Conferences and journals 
EMBO funds or co-funds over 90 meetings involving more than 11,000 participants every year.

EMBO publishes five peer-reviewed scientific journals: The EMBO Journal, EMBO Reports, Molecular Systems Biology, EMBO Molecular Medicine, and Life Science Alliance,

History
The European Molecular Biology Organization (EMBO) was launched in July 1964 after a group of European biologists had discussed the idea earlier at a meeting in Ravello.  The initial goals of EMBO  consisted of creating a central European laboratory for life sciences and increasing scientific interactions between researchers in Europe. At the Ravello meeting, Max Perutz was elected as the first EMBO chairman and John Kendrew as secretary general.

Initially, 140 biologists were elected EMBO members and in 1969, the European Molecular Biology Conference (EMBC) was set up as a political body with 14 countries as initial members.  Since 1964, scientists have been elected annually as members of EMBO based on excellence in research. There are currently more than 1,800 Members of the European Molecular Biology Organization, 90 of whom have received the Nobel Prize. As of 2018, the EMBC has 30 member states, two associate member states (India, Singapore) and two co-operation partners (Chile (CONICYT), Taiwan (MOST and Academia Sinica)).
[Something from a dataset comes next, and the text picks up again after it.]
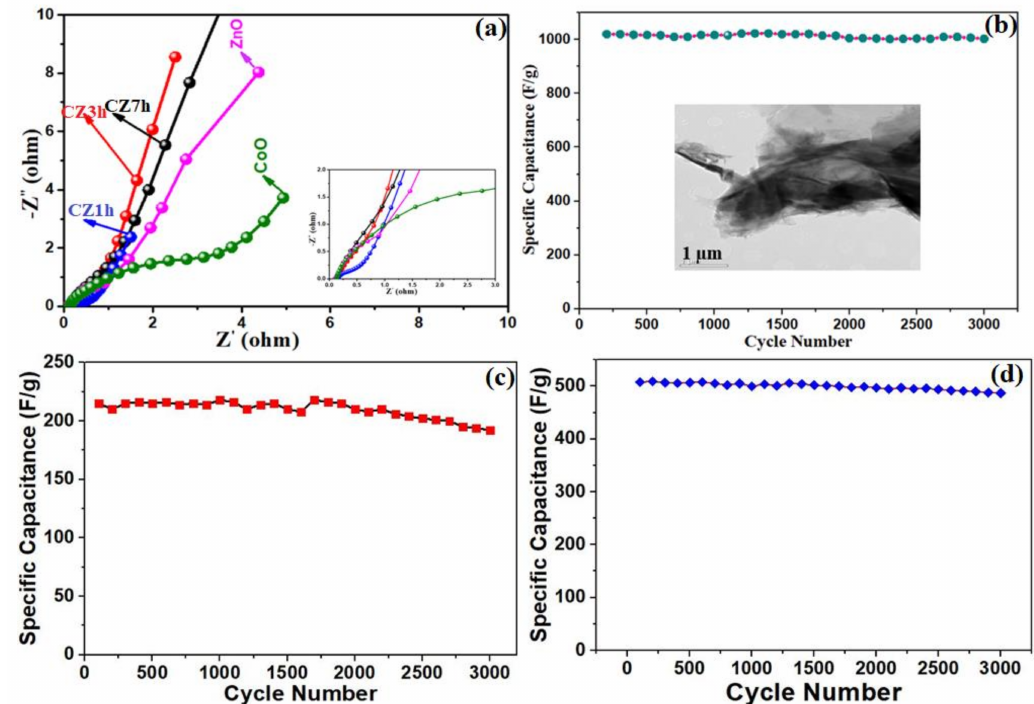
Figure 8. ( a ) Electrochemical impedance spectra (EIS) plots of the CoO, ZnO, CZ1h, CZ3h and CZ7h electrodes and ( b – d ) cycling stability performance of the CZ3h, CZ1h and CZ7h electrodes at 4 A/g for 3000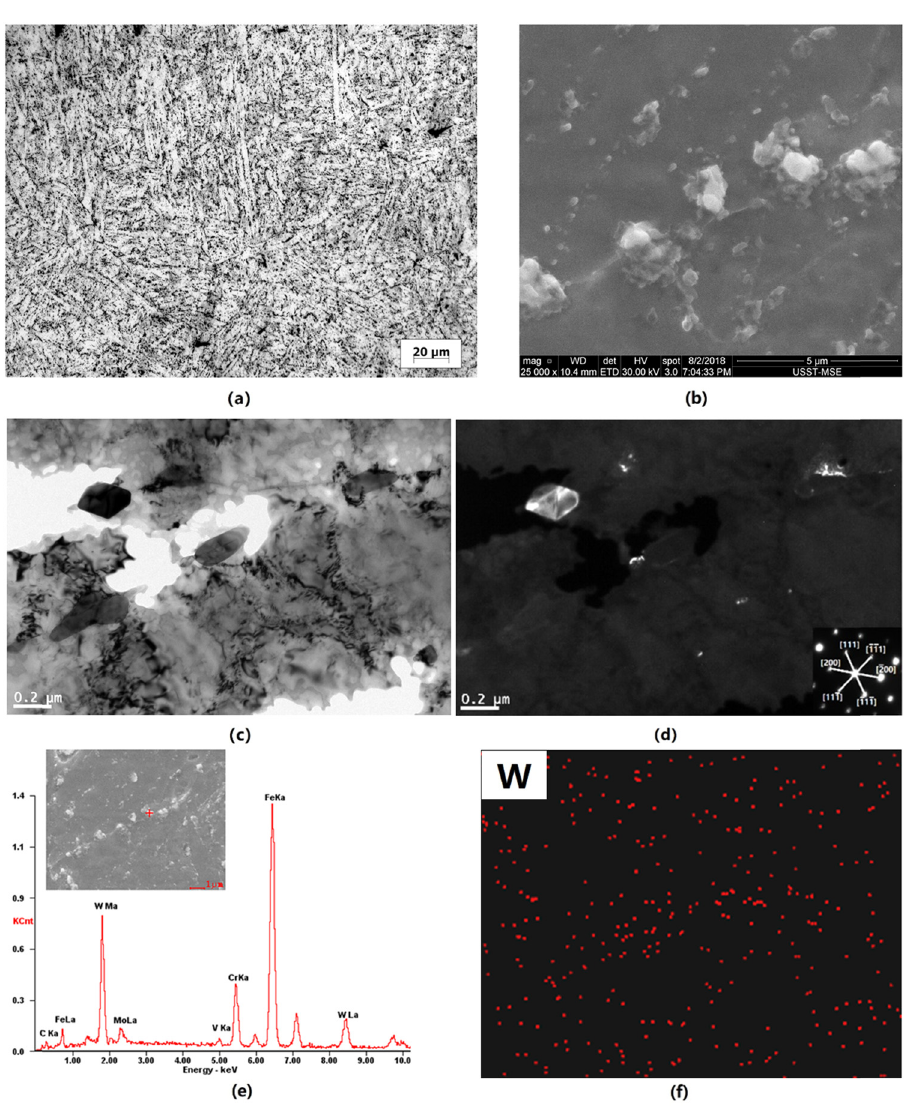
Figure 4: ( a ) OM image, ( b ) SEM image, ( c ) TEM bright - fi eld image, ( d ) TEM dark - fi eld image and SAED of M 23 C 6 , ( e ) SEM – EDS result of P92 steel after 650°C – 7,000 h aging, and ( f ) SEM – EDS mapping image of W in P92 steel after 650°C – 7,000 h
In 1982, the EMBO Journal was launched, in 1986, the EMBO Gold Medal, an annual award for young scientists, was established. The "Young Investigator Program" which awards grants to young professors was established in 2000 and four additional journals were launched in 2000 (EMBO Reports), 2005 (Molecular Systems Biology), 2008 (EMBO Molecular Medicine) and 2019 (Life Science Alliance). Life Science Alliance is co-published with Rockefeller University Press and Cold Spring Harbor Laboratory Press. In 2022, Fiona Watt was appointed sixth director of EMBO succeeding the previous EMBO Directors Raymond Appleyard, John Tooze, Frank Gannon, Hermann Bujard and Maria Leptin.

In 2011, EMBO established a Policy Programme which interacts with policymakers and provides analysis of concerns emerging from advances in scientific research.

Closely affiliated organisations to EMBO include the  European Molecular Biology Laboratory (EMBL), and The  Federation of European Biochemical Societies (FEBS) which like EMBO, primarily operate in the  European Research Area (ERA).